1. Narrow frame (only comfortable for babies and smaller toddlers)
2. Pneumatic tires
3. Adjustable handle
4. Large canopies with extra sun visor
5. High quality seat fabric
6. Accepts two car seats for twins
7. Carrycot Plus option with three positions

1. Seats are too narrow for a larger toddler
2. Seats are shallow
3. No leg rest
4. Lacks ventilation opening in the back of seats
5. One solid bumper bar (instead of two individual bars)
6. Backrest may not be long enough for a taller toddler
7. Annoying "comfort grip" ridges on handle.

As you can see, the pros and the cons of the Duet are tied and so it all comes down to individual needs and life style. For some, this stroller can be very convenient, but unfortunately I had to keep looking.


  1. Thank you for your review! I am currently also debating the pros and cons of the duet against my bumbleride indie twin, they both have things I love about them :) and things I hate about them:( your review has been very helpful thanks

  2. You're welcome! I'm glad you found this review helpful.
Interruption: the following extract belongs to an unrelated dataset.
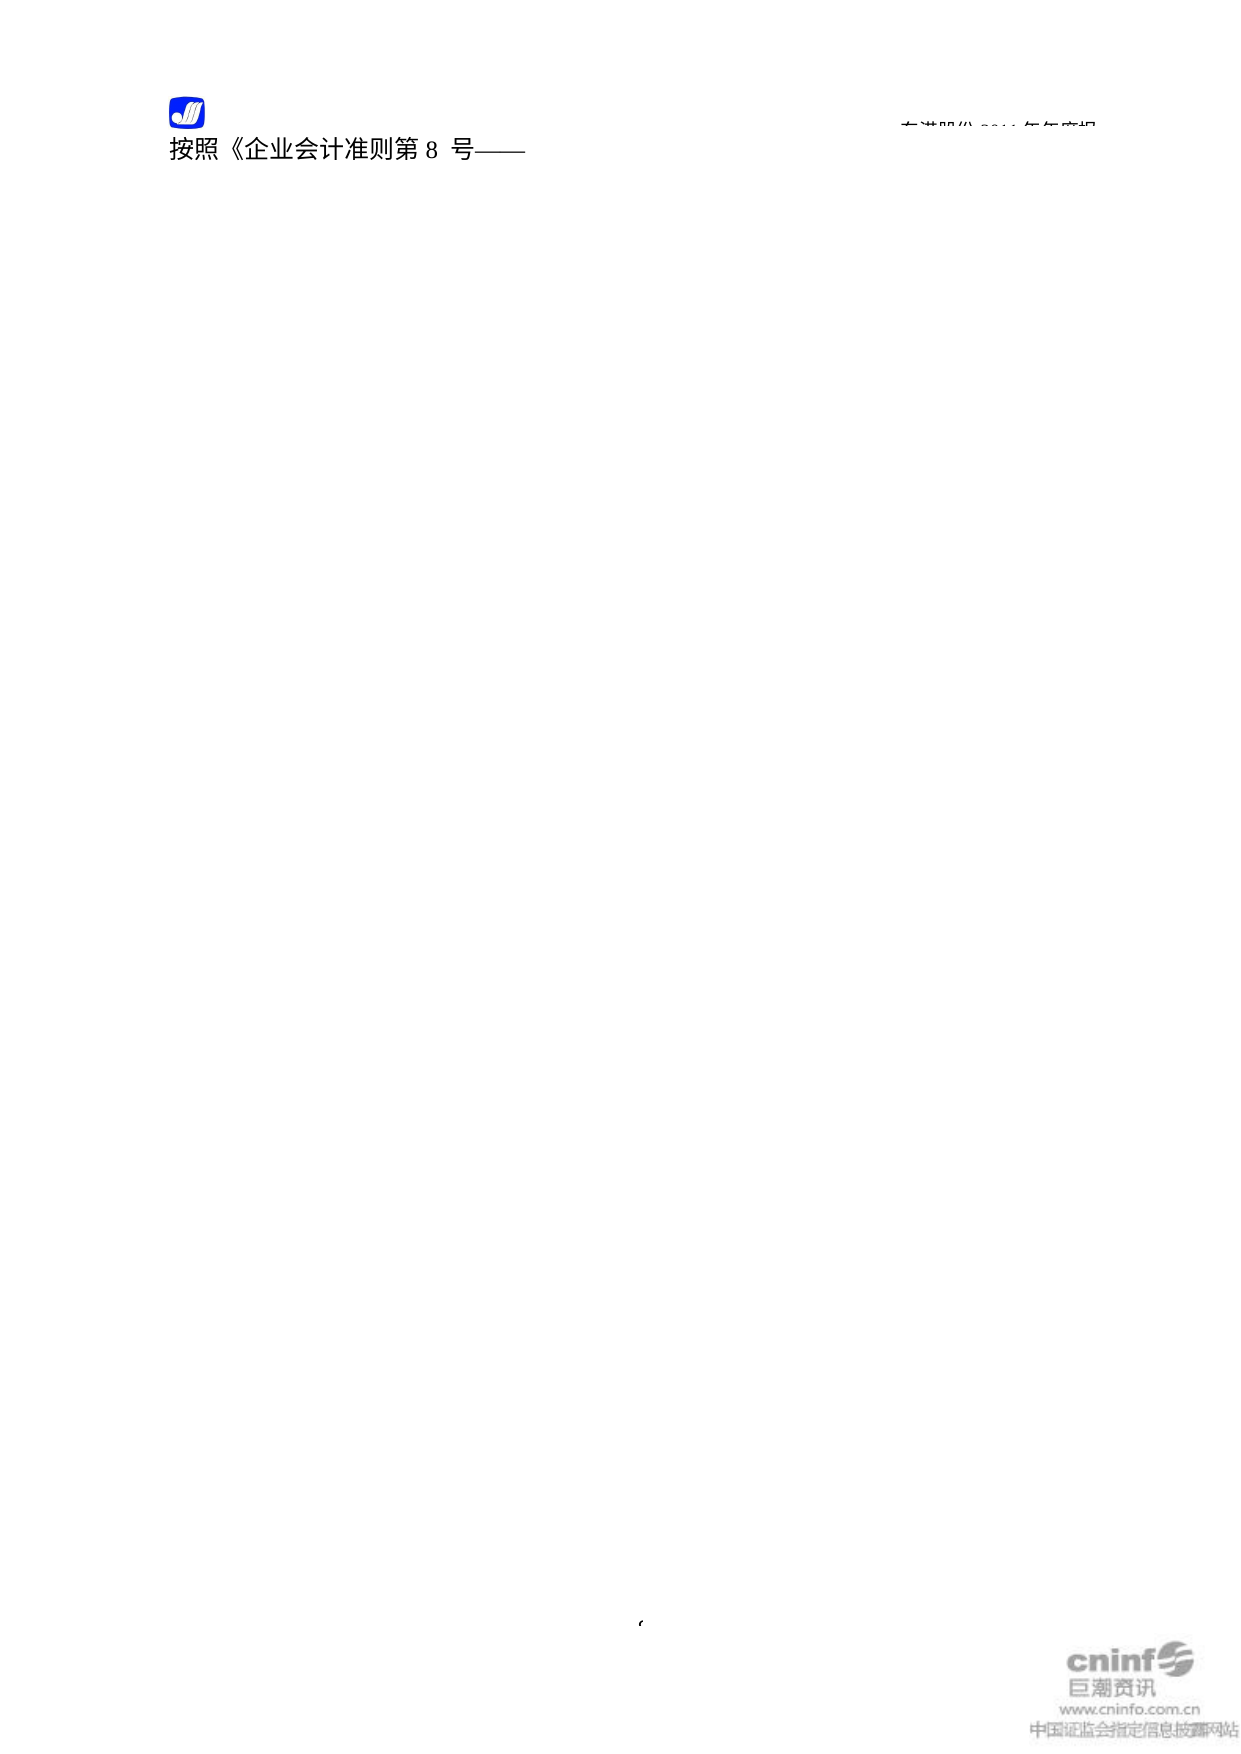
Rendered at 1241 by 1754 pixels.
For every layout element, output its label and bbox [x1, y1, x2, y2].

text [169, 131, 1240, 165]
picture [1029, 1633, 1241, 1754]
picture [168, 96, 206, 130]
  3. I'm currently looking for a buggy for my son and my baby when it arrives. My son will then be 18months so was wondering which buggy you chose in the end?

  4. Hi Nabiela,

    I chose the Bumbleride Indie Twin. It fits my needs well. It's an excellent walking stroller, however, I probably would not recommend it if you plan on lifting the double buggy often into and out of a car trunk. The fold is kinda awkward and it's very heavy to lift. Here's the full review
    Also, Valco Baby will be releasing 2 new twin strollers in 2016, the TriMode Duo X and the Neo 2. Both look very promising.

  5. I'm looking for a buggy for my son and my baby when it arrives. My baby will then be 13months so which buggy you choose?

  6. Hi Mustary Tabassum,

    I chose the Bumbleride Indie Twin. Here's my review It has actually been updated recently and is now even better than it was. You can check out the new version here

  7. Saw in the comments that you mentioned the Valco Duo X. I had been going between the Duo X and the Indie Twin, and finally decided on the Duo X because the new Indie Twin won't be out until August. I was really disappointed with the Duo X and plan to return it. It is actually 31" wide (with the canopies on), not 29.5" as they say in the specs - that is wider than a BOB double stroller! It also didn't push very well - the City Mini GT Double pushes better than the Duo X. I can easily turn the City Mini GT Double with one hand, but not the Duo X. Very disappointed, since the Duo X looked so good on paper and has such an awesome basket!! I've also tried the Valco Snap Duo, but it doesn't push well on rough terrain. I love my single Valco Snap, but the doubles haven't worked out for me.